His father Nicolò was a doctor of a long-established Florentine family, but excessively poor. At an early age he was sent to Florence, where he remained until his nineteenth year and wrote a pastoral play, Catrina. In 1517 he set out for Rome, in the service of Bernardo Dovizi, Cardinal Bibbiena. After the cardinal's death (1520), he was thrown on his own devices. At the time of the election of Adrian VI he circulated witty lampoons, for which he was obliged for a time to leave Rome. Later he returned to accept a situation as clerk or secretary to Gian Matteo Giberti, datary to Clement VII. The duties of his office, for which Berni was in every way unfit, were exceedingly irritating to the poet, who, however, made himself celebrated at Rome as the most witty and inventive of a certain club of literary men, who devoted themselves to light and sparkling effusions.

So strong was the admiration for Berni's verses, that mocking or burlesque poems have since been called poesie bernesche. About the year 1530 he was relieved from his servitude by obtaining a canonry in the cathedral of Florence.

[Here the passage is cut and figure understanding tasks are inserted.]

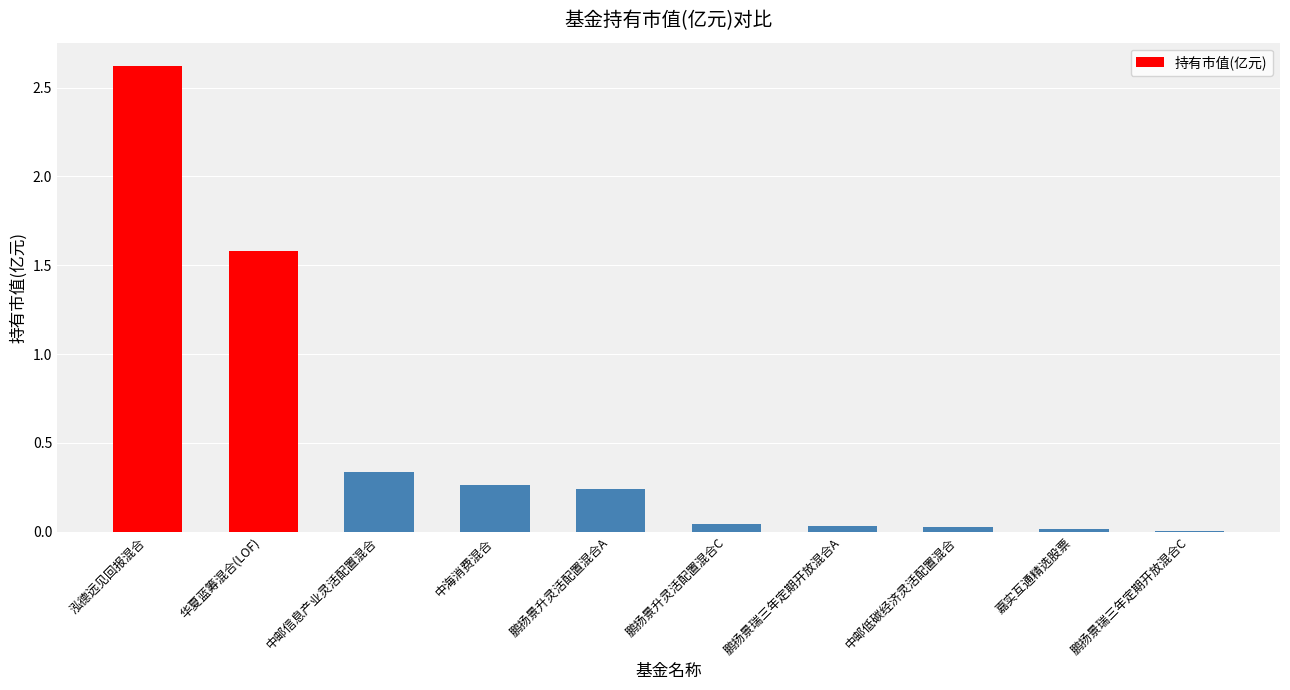

The value at 鹏扬景瑞三年定期开放混合A is 0.0. True or false?

True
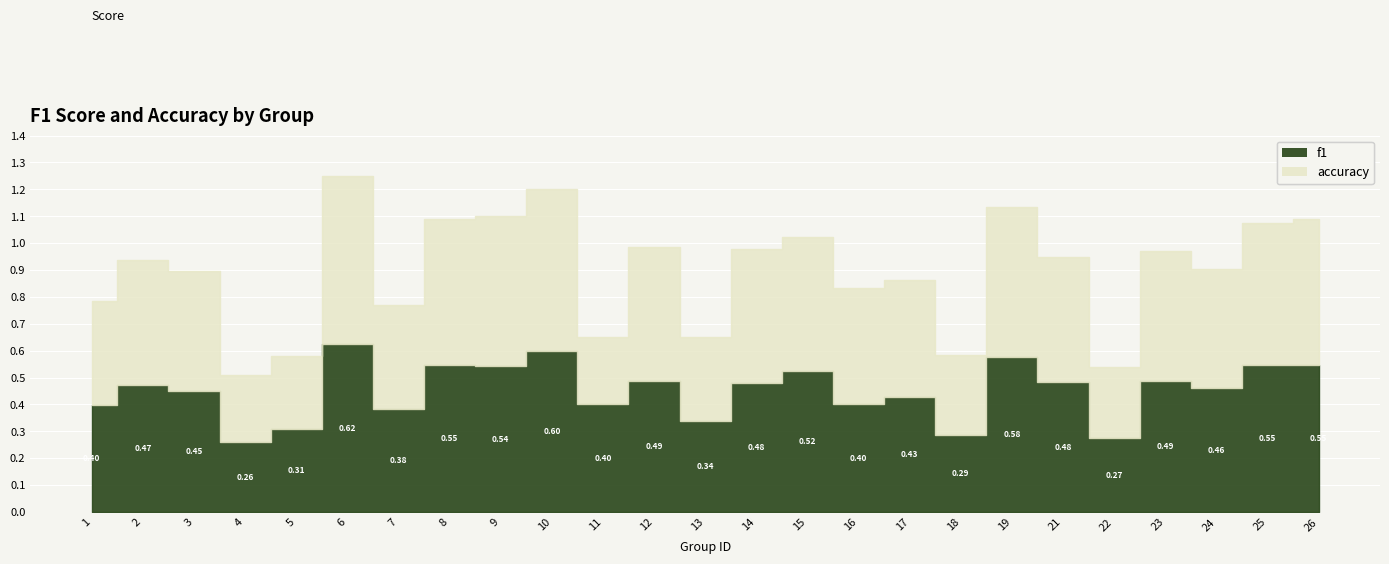

Which series has the widest spread of values?

accuracy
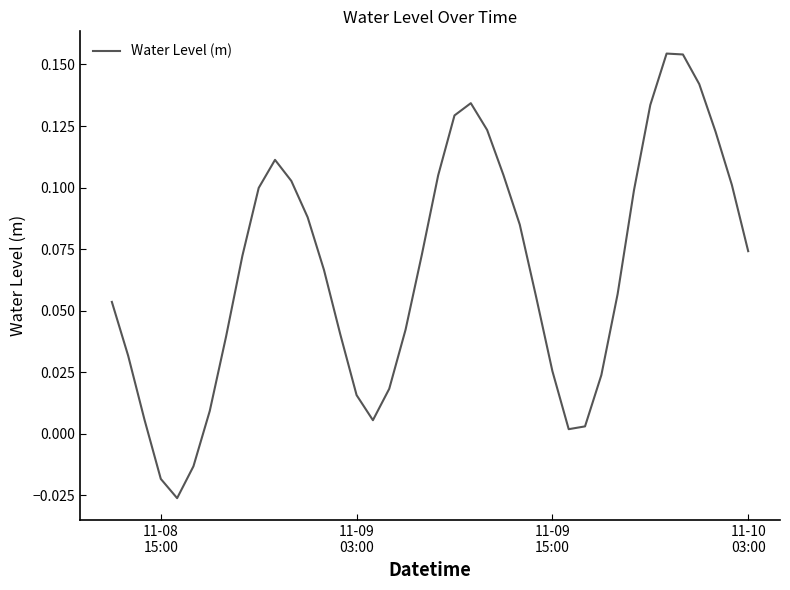

Is this an area chart (filled region under the line)?

No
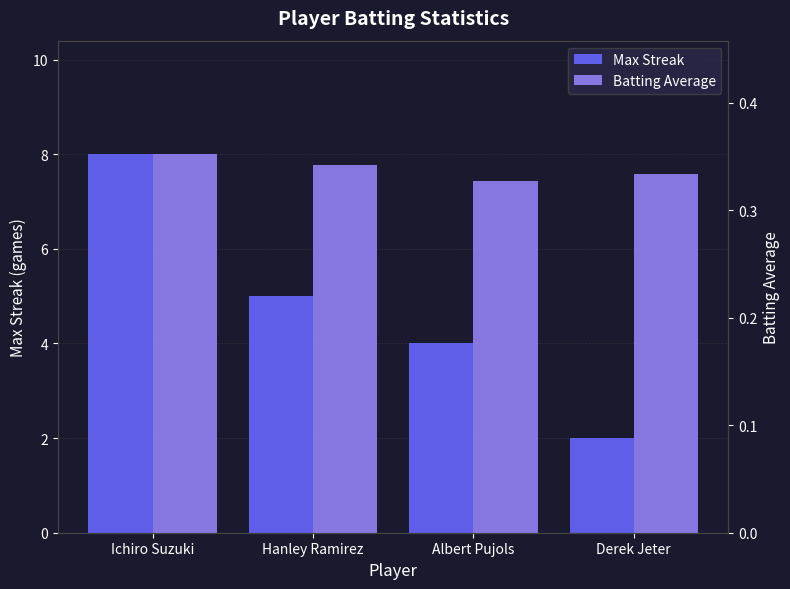

What is the value of the Max Streak bar at the 2nd from the left?

5.0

He died in Florence, 1536, and according to Romantic tradition poisoned by Duke Alessandro de Medici, for having refused to poison the duke's cousin, Ippolito de' Medici; but considerable obscurity rests over this story.

===Works===
Berni undertook the revision of the whole poem, avowedly altering no sentiment, removing or adding no incident, but simply giving to each line and stanza due gracefulness and polish. His task he completed with marvellous success; scarcely a line remains as it was, and the general opinion has pronounced decisively in favour of the revision over the original. To each canto he prefixed a few stanzas of reflective verse in the manner of Ariosto, and in one of these introductions he gives us the only certain information we have concerning his own life. Berni appears to have been favorably disposed towards the Reformation principles at that time introduced into Italy, and this may explain the bitterness of some remarks of his upon the church. The first edition of the Rifacimento was printed posthumously in 1541, and it has been supposed that a few passages either did not receive the author's final revision, or have been retouched by another hand.

The success of Berni's Rifacimento was so great that the original text by Boiardo fell into oblivion for three centuries. Only in the nineteenth century did Anthony Panizzi discover in the British Museum Library the authentic Orlando Innamorato and publish it. A partial translation of Berni's Orlando was published by W.S. Rose in 1823.

==Legacy==
Streets in Florence, Empoli, Pietrasanta, Varese and Verona have been named via Francesco Berni after him.